The current study and previous lessons from the IMpassion trial [
33] shed some light on issues related to the immunohistochemical assessment of PD-L1 in breast cancer tissue. The strengths of the study include the large cohort of cases, the inclusion of 12 pathologists from three countries, the inclusion of both expert and non-expert assessors, the robust design, with the assessment of inter- and intra-observer concordance in two rounds, and the detailed statistical analysis. The digital analysis of whole slide images, rather than scoring glass slides, may be a weakness for pathologists who are not used to digital reporting. More recently, the use of digital image analysis algorithms and/or artificial intelligence (AI) has been proposed for PD-L1 scoring in various solid tumours [
34]. Going forward, this is an exciting and promising endeavour that requires thorough validation in comparison to the gold-standard pathologist scoring before implementation and the determination of whether those algorithms are superior to manual scoring in identifying responders to immune therapy. Currently, PD-L1 Artificial Intelligence (AI) scoring in breast cancer is limited to research studies and has not been validated for routine clinical use.
5. Conclusions
In summary, we present a detailed analysis of 12 pathologists who scored 100 digitally scanned breast cancer slides for PD-L using the Ventana SP142 assay in two rounds separated by a washout period. Absolute (100%) agreement was substantial in 52% and 60% of cases in the first and second rounds, with Kappa values of 0.654 and 0.655 for rounds one and two, respectively. We provide reassuring evidence of a high concordance of PD-L1 reporting among pathologists, the highest being among experts and in reporting challenging, low-expressing TNBC. The intra-observer agreement was substantial for all raters. Despite experience and the adherence to current reporting guidelines, there remains a minority of tumours (6–8%) that are challenging to assign to either a positive or negative category. Those are PD-L1 low-expressing and/or heterogeneous tumours that suffer from the least concordance among pathologists. Consensus scoring and referrals for expert opinions should be considered in those cases. If uncertainly persists, this should be recognised and well communicated to clinicians in the context of a multidisciplinary approach. For inconclusive cases, testing on another tumour sample and/or using another assay (e.g., the DAKO 22C3 assay for selecting patients for pembrolizumab therapy) could be performed.
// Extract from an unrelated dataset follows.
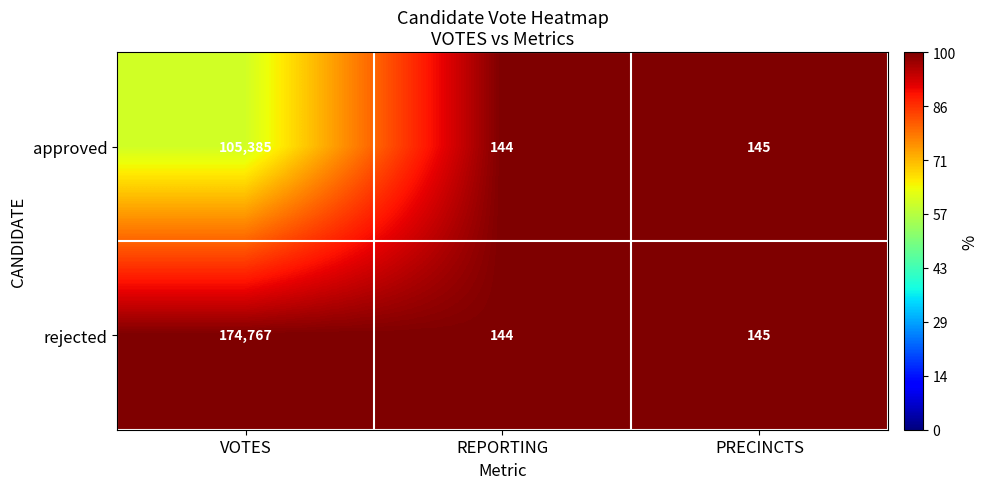

Reading right to left, transcribe all the data shown in this chart.

approved: 145	144	105385
rejected: 145	144	174767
Pathologists’ training and experience are paramount in evaluating PD-L1 expression and selecting patients for immune checkpoint anti-PD-L1 inhibitors. Further work on refining the criteria for scoring, pathologists’ training and assessing pathologist concordance is needed. This will ensure the accurate classification of tumours into a positive or negative category and, hence, the accurate selection of patients for atezolizumab therapy.
This study also shows that digital pathology is a useful tool that allows for the instantaneous sharing of high-quality whole slide scans with colleagues. This is particularly helpful for consensus scoring and/or seeking expert opinions.